## WHAT YOU SHOULD DO
Give again, unchanged, the line that contains "تطبيق نظام إدارة الجودة ISO 9001" together with every line that follows it until the entries end.

────────────────

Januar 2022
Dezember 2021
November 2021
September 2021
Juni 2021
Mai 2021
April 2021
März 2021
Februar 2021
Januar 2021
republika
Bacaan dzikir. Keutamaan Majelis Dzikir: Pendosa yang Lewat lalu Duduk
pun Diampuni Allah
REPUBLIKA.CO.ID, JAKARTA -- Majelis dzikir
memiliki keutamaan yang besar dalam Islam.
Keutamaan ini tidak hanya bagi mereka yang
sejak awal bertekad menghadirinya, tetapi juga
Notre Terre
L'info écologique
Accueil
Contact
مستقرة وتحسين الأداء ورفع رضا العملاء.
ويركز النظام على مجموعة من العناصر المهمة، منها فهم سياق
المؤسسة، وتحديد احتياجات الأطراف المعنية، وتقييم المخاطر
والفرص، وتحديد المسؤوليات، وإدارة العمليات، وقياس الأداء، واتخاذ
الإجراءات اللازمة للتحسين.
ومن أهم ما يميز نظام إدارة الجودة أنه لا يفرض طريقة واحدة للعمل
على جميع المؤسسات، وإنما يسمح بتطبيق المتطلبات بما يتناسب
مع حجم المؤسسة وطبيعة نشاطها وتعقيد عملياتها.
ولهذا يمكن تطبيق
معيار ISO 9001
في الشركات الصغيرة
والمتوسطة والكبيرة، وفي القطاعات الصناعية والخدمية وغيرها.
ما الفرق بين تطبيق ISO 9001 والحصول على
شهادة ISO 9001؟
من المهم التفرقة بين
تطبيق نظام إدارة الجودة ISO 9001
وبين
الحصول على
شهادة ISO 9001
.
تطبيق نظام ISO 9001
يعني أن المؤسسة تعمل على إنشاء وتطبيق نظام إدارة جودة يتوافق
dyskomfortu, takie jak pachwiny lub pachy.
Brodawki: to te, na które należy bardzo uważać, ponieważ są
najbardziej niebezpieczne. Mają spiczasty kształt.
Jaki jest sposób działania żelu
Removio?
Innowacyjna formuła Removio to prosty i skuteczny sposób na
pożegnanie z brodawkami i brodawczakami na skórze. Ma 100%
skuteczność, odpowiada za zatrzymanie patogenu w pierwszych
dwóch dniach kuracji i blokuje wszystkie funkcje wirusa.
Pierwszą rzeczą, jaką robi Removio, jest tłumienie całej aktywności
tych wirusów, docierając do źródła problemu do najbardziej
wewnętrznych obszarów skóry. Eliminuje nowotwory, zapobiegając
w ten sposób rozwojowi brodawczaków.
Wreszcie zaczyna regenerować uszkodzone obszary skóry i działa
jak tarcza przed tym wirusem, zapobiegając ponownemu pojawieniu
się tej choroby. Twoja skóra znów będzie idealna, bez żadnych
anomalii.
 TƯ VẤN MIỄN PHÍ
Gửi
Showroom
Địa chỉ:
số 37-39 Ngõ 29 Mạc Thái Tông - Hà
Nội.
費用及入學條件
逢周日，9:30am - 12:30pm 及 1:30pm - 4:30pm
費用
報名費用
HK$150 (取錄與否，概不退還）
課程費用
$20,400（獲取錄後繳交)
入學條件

────────────────

## EXERCISE OUTPUT
تطبيق نظام إدارة الجودة ISO 9001
وبين
الحصول على
شهادة ISO 9001
.
تطبيق نظام ISO 9001
يعني أن المؤسسة تعمل على إنشاء وتطبيق نظام إدارة جودة يتوافق
dyskomfortu, takie jak pachwiny lub pachy.
Brodawki: to te, na które należy bardzo uważać, ponieważ są
najbardziej niebezpieczne. Mają spiczasty kształt.
Jaki jest sposób działania żelu
Removio?
Innowacyjna formuła Removio to prosty i skuteczny sposób na
pożegnanie z brodawkami i brodawczakami na skórze. Ma 100%
skuteczność, odpowiada za zatrzymanie patogenu w pierwszych
dwóch dniach kuracji i blokuje wszystkie funkcje wirusa.
Pierwszą rzeczą, jaką robi Removio, jest tłumienie całej aktywności
tych wirusów, docierając do źródła problemu do najbardziej
wewnętrznych obszarów skóry. Eliminuje nowotwory, zapobiegając
w ten sposób rozwojowi brodawczaków.
Wreszcie zaczyna regenerować uszkodzone obszary skóry i działa
jak tarcza przed tym wirusem, zapobiegając ponownemu pojawieniu
się tej choroby. Twoja skóra znów będzie idealna, bez żadnych
anomalii.
 TƯ VẤN MIỄN PHÍ
Gửi
Showroom
Địa chỉ:
số 37-39 Ngõ 29 Mạc Thái Tông - Hà
Nội.
費用及入學條件
逢周日，9:30am - 12:30pm 及 1:30pm - 4:30pm
費用
報名費用
HK$150 (取錄與否，概不退還）
課程費用
$20,400（獲取錄後繳交)
入學條件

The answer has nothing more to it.